Chart-based quiz items:
________

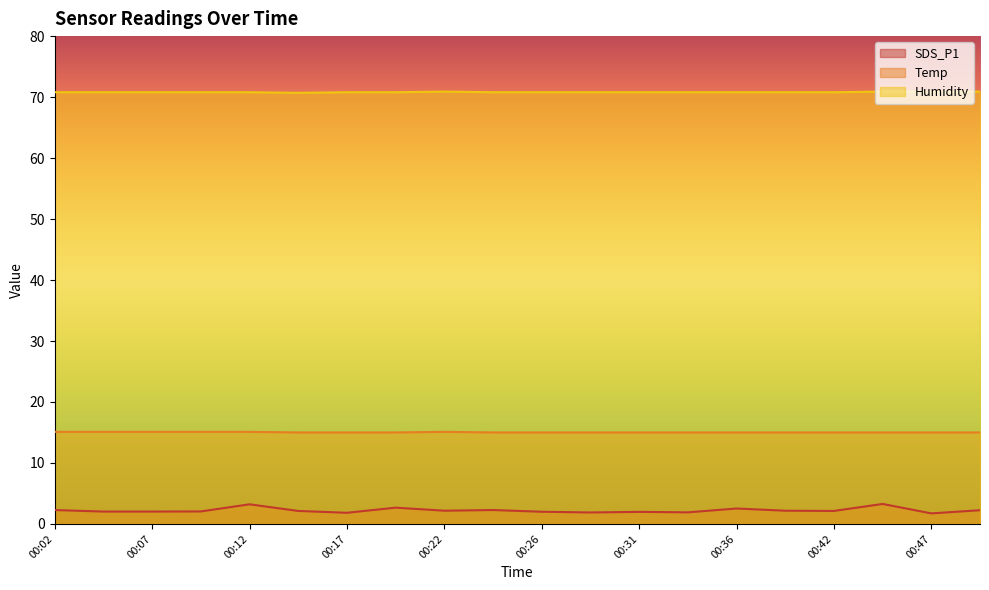

The Temp series shows 5.9 at 00:31. True or false?

False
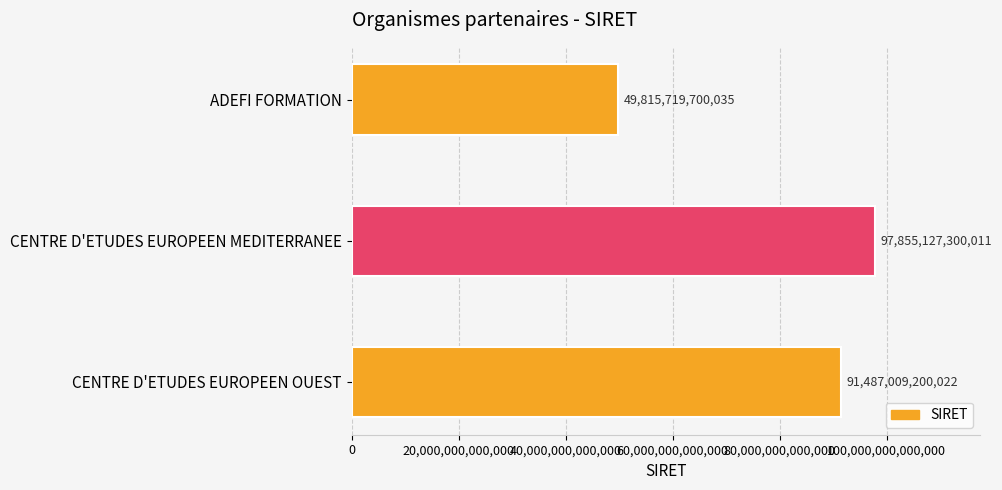

How many categories are shown in the chart?

3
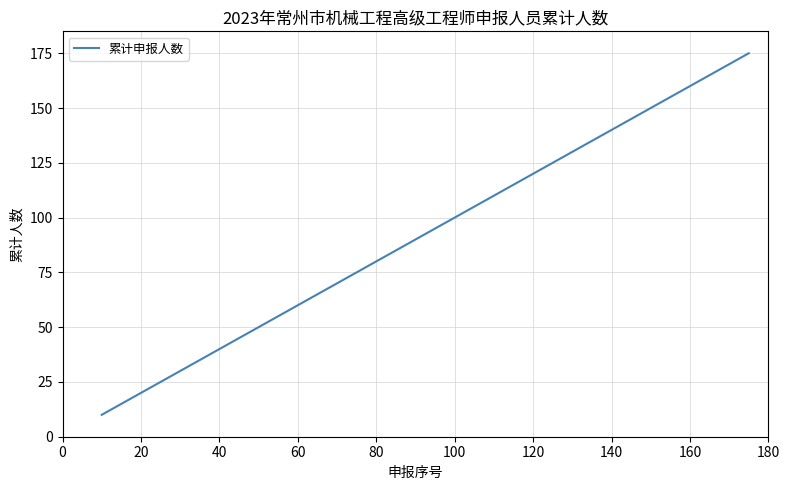

What is the difference between the maximum and minimum values?

165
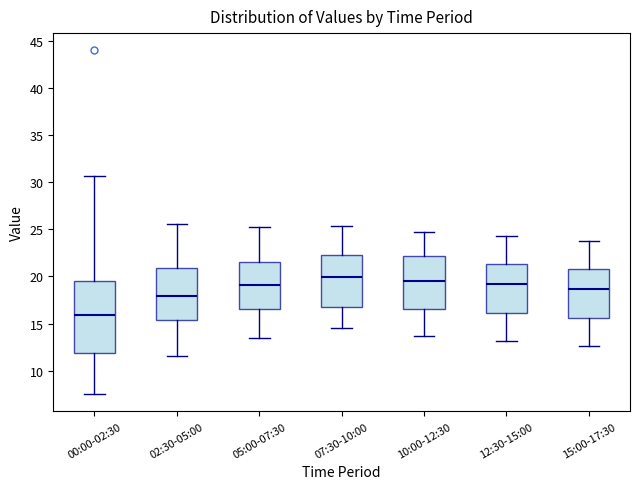

Comparing the boxes themselves (not the whiskers), which one is the tallest?

00:00-02:30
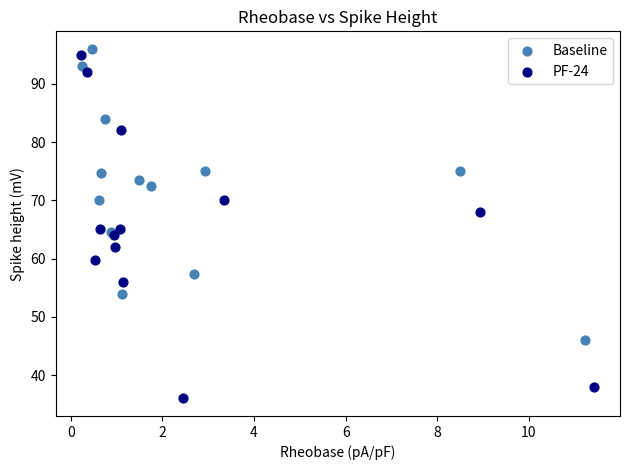

Which series has the widest spread of Y values?

PF-24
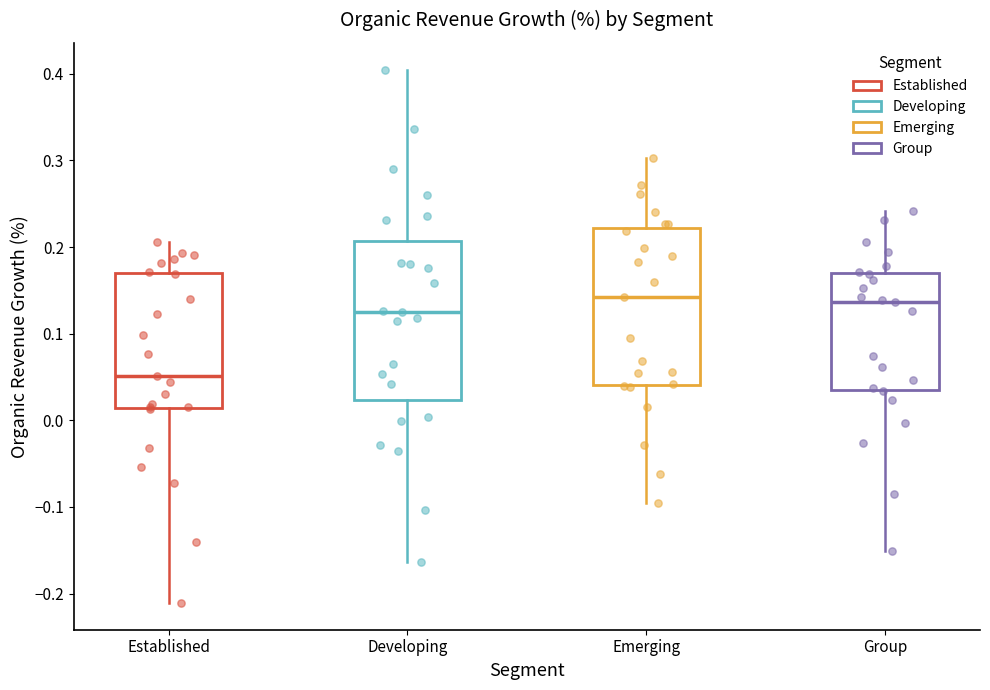

Where does the lower whisker of the box for Established end on the y-axis? The values are not printed on the chart, so give them approximately, as read against the axis.

-0.21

________

WORK REQUEST
Could you change each "chart" in the data above to "graph" and leave everything else as it is? Omit the pictures from your answer.

SOLUTION TO THIS PROBLEM
The Temp series shows 5.9 at 00:31. True or false?

False

How many categories are shown in the graph?

3

What is the difference between the maximum and minimum values?

165

Comparing the boxes themselves (not the whiskers), which one is the tallest?

00:00-02:30

Which series has the widest spread of Y values?

PF-24

Where does the lower whisker of the box for Established end on the y-axis? The values are not printed on the graph, so give them approximately, as read against the axis.

-0.21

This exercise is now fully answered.